=== Section Start ===
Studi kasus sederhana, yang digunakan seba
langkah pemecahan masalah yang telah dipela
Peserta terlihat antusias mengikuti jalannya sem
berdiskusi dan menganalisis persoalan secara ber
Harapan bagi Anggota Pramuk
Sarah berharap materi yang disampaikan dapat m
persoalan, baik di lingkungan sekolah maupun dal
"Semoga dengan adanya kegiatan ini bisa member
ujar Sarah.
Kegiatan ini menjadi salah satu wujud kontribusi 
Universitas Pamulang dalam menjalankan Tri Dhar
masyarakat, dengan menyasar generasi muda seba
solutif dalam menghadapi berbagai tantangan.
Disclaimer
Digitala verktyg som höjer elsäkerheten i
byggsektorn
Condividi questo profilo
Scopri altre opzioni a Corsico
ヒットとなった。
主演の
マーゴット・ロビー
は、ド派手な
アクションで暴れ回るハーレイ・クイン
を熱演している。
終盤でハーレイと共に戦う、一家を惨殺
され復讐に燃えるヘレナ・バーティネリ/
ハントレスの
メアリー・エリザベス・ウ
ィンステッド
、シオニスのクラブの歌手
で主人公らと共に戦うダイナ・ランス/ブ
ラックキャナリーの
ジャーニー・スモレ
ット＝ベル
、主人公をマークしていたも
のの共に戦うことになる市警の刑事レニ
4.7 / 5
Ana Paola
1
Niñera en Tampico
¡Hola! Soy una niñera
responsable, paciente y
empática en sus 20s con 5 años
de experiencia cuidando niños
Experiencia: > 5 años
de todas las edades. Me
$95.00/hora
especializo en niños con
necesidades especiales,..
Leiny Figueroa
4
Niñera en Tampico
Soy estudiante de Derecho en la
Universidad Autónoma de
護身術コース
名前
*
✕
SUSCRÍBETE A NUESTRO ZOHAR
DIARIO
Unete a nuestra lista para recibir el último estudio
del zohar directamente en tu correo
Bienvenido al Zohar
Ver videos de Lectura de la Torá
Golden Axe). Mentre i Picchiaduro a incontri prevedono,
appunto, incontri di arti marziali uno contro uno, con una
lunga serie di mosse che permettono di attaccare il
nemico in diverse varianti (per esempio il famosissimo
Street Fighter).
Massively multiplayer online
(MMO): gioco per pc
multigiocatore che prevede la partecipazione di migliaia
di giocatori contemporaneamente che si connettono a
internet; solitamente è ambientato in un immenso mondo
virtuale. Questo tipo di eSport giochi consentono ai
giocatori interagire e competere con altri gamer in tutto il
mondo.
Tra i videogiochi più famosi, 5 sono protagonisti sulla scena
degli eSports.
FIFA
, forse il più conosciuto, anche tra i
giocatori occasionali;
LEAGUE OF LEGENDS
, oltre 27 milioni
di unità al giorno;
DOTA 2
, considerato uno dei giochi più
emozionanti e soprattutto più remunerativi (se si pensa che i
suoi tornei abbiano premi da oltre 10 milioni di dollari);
=== Section End ===
For the listing above, say how many lines hold the string "incontri". Give only that number.

2